Veteran party organizer wins PC presidency
A veteran party organizer who enjoyed Premier Doug Ford’s support won the presidency of the Progressive Conservatives on Sunday, defeating a grassroots activist who made his name battling former leader Patrick Brown.
A majority of party delegates cast ballots for Brian Patterson at a weekend convention in Etobicoke, where members from across Ontario celebrated the PC victory in the wake of more recent sex scandals and controversial cuts in the government’s fall economic statement.
Patterson has worked with every leader dating to former premier Bill Davis in the early 1980s, played key roles in the governments of Mike Harris and Ernie Eves, then helped rebuild the party after its 2003 drubbing by Dalton McGuinty’s Liberals.
“I look forward to working with each of you to keep our party strong and ready to win again in 2022!” Ford said on Twitter, congratulating Patterson and the new party executive.
Patterson, who avoids the limelight and was elected to a two-year volunteer term, could not be reached for comment. His opponent was Jim Karahalios, a lawyer and husband of backbench Cambridge MPP Belinda Karahalios.
Instrumental in exposing problems in Tory candidate nomination votes under Brown and in fighting the former leader’s promise of a carbon tax, Karahalios campaigned on bringing “a higher standard of integrity” to the party.
The convention, which attracted more than 1,000 delegates to the Toronto Congress Centre, was rife with federal overtones as Conservatives took aim at Prime Minister Justin Trudeau’s carbon pricing plan to fight climate change.

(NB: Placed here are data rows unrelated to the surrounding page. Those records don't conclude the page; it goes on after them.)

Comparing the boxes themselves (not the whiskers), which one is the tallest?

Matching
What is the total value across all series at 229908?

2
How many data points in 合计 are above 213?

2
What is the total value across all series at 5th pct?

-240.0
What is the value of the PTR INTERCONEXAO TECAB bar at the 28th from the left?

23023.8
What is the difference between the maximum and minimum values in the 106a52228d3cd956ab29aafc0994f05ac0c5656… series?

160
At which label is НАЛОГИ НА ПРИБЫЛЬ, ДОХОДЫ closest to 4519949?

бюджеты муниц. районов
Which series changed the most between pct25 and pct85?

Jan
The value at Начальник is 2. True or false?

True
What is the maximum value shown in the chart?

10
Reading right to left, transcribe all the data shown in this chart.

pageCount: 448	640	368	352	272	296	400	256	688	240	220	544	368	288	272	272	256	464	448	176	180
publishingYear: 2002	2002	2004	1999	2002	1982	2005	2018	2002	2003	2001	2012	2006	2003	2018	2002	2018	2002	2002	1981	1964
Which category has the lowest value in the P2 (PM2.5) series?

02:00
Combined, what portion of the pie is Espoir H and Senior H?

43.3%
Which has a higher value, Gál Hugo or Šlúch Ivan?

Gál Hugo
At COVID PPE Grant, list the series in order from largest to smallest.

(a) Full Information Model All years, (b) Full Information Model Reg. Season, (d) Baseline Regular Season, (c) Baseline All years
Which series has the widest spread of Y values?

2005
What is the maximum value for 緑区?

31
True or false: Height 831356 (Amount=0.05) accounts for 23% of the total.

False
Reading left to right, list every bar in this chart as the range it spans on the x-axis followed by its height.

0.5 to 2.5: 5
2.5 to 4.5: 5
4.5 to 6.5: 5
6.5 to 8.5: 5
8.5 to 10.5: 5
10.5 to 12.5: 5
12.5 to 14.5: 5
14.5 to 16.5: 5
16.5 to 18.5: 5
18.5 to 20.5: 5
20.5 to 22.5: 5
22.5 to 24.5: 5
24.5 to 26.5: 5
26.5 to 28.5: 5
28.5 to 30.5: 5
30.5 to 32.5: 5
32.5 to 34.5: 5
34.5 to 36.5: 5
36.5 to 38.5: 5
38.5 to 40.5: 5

With a national election looming next fall, guest speaker federal Conservative Leader Andrew Scheer charged that the prime minister is treating card-riving commuters as the “enemy” while Ford told loyalists “I will not sit by and let Justin Trudeau make life more expensive for Ontario seniors and families.”
Trudeau fired back on another front, taking aim at Ford’s moves to cut Ontario’s French-languages services commissioner and to scrap plans for a francophone university in the province, which the PCs backed in the June election campaign.
“I was deeply disappointed by the decision of the Ontario government to cut services and protections for the francophone minorities in Ontario,” said the prime minister, suggesting the issue will have ramifications beyond the province’s borders.
“The protection of official language minorities across our country, the protection of the French language across our country and francophone communities, is something that is extremely important to me and to my government.”
New Quebec Premier François Legault said he will raise the issue when he meets with Ford at Queen’s Park on Monday. The cuts have been widely criticized in Quebec — a crucial battleground for the Conservatives in next fall’s election — as an assault on minority language rights.